Présentation :
« I can’t, I won’t let it happen again » pourrait être la complainte de l’espionne bipolaire d’Homeland (la série télévisée américaine, 2011-2020), la seule à voir un ennemi là où tous voient un héros de la nation. Car, Homeland, c’est le 11 septembre 2001, son choc, son trauma, ses effets et son traitement : trouble des frontières, surveillance généralisée, « guerre contre la terreur », ennemi intérieur – auquel le 46e président des États-Unis, Joe Biden, fit référence dans son discours d’investiture. Car plus de 20 ans après, on y est encore. C’est la thèse de la série de bout en bout.
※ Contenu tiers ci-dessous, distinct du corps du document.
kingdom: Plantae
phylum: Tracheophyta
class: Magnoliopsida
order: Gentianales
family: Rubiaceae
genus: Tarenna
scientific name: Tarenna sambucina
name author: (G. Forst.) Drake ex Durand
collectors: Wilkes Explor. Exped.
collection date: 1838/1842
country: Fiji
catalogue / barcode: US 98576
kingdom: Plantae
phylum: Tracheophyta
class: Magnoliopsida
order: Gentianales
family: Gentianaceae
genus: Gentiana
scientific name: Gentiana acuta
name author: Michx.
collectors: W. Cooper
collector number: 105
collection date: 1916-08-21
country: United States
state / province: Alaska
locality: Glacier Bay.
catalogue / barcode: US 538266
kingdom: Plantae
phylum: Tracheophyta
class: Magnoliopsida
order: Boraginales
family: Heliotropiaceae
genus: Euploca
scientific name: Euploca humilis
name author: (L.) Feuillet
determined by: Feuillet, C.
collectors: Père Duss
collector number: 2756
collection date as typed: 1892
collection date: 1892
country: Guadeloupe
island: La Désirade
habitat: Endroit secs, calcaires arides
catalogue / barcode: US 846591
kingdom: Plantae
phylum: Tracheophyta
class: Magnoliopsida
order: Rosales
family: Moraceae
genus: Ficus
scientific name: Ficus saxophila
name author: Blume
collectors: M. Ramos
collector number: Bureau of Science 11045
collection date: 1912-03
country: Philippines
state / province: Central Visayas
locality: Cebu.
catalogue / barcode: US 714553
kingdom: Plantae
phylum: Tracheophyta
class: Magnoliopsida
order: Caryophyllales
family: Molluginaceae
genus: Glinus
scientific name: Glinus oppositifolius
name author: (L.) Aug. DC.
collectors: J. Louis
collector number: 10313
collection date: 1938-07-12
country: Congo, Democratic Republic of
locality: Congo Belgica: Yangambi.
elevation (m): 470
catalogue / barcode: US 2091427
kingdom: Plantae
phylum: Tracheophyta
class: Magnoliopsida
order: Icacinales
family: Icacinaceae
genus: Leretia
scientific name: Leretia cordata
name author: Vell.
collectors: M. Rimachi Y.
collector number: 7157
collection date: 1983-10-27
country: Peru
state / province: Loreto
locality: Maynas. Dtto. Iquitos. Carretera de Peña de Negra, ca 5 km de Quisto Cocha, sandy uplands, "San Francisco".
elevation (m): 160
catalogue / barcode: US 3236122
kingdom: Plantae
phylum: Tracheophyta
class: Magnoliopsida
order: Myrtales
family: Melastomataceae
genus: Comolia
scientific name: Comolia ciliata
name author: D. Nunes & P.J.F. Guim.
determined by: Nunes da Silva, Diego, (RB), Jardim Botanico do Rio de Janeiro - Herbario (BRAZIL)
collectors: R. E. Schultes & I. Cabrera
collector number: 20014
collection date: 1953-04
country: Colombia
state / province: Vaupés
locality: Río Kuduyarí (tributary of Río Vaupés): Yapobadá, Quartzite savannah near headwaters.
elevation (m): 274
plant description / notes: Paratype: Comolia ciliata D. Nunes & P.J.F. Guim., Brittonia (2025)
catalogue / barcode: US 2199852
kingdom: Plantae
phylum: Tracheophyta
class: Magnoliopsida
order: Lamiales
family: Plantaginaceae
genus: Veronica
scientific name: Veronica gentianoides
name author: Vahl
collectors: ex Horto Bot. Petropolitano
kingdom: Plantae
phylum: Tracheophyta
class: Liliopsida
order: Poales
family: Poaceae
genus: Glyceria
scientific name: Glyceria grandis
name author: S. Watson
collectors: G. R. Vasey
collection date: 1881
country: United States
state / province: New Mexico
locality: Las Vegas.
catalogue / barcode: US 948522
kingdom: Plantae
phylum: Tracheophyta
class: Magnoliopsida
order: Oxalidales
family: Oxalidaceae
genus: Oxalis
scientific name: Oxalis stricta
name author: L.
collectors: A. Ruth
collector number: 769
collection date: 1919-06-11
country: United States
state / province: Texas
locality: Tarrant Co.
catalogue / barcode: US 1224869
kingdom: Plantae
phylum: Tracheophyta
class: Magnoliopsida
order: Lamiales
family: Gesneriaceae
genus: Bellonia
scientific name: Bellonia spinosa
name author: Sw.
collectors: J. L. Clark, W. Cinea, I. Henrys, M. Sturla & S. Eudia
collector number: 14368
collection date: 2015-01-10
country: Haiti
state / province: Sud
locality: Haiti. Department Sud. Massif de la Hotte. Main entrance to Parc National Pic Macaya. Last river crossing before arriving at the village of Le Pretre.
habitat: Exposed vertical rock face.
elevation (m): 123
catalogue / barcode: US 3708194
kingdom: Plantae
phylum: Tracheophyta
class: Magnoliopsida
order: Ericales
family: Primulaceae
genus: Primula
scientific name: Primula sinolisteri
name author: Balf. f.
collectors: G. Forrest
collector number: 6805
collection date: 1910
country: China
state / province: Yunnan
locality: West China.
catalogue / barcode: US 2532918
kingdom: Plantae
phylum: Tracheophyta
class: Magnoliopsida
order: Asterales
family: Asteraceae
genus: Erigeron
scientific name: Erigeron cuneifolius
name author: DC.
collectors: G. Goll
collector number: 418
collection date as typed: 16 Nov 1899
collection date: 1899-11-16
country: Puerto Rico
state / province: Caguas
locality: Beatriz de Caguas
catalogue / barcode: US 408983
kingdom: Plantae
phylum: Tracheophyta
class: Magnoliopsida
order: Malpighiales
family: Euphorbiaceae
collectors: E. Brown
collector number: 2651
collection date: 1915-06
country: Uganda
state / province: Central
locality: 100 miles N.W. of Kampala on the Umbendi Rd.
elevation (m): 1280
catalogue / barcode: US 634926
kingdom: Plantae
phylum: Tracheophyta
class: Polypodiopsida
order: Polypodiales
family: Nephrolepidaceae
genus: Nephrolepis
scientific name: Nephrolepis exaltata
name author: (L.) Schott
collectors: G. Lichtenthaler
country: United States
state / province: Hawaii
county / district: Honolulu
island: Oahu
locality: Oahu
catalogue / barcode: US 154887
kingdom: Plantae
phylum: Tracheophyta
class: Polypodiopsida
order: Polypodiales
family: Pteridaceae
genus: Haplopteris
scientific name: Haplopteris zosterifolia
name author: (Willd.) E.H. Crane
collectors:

Homeland, c’est aussi, bien sûr, son personnage d’espionne bipolaire, Carrie Mathison : une femme folle et raisonnée, ingérable et fiable, brillante et calamiteuse. Une femme à laquelle toujours on répète de se calmer, de ralentir, que c’est fini – en vain. Une fauteuse de troubles qui échappe à toute catégorisation.
Ce personnage de l’espionne bipolaire fut très vite propulsé au rang de phénomène de la culture pop, et n’en finit pas de revenir hanter les séries, sous la forme d’avatars ou de troublantes réminiscences. Très certainement parce que la folie féminine n’est pas juste ici un tic, un trait ; encore moins un cliché. Elle n’est pas non plus une simple métaphore de la folie des États-Unis de l’après-11 septembre. La folie du personnage se noue à l’illimité de notre époque et à la forme-série.
Homeland, un symptôme de notre temps ? Plus que cela. Elle en est une interprétation jusqu’à en devenir le tableau du monde.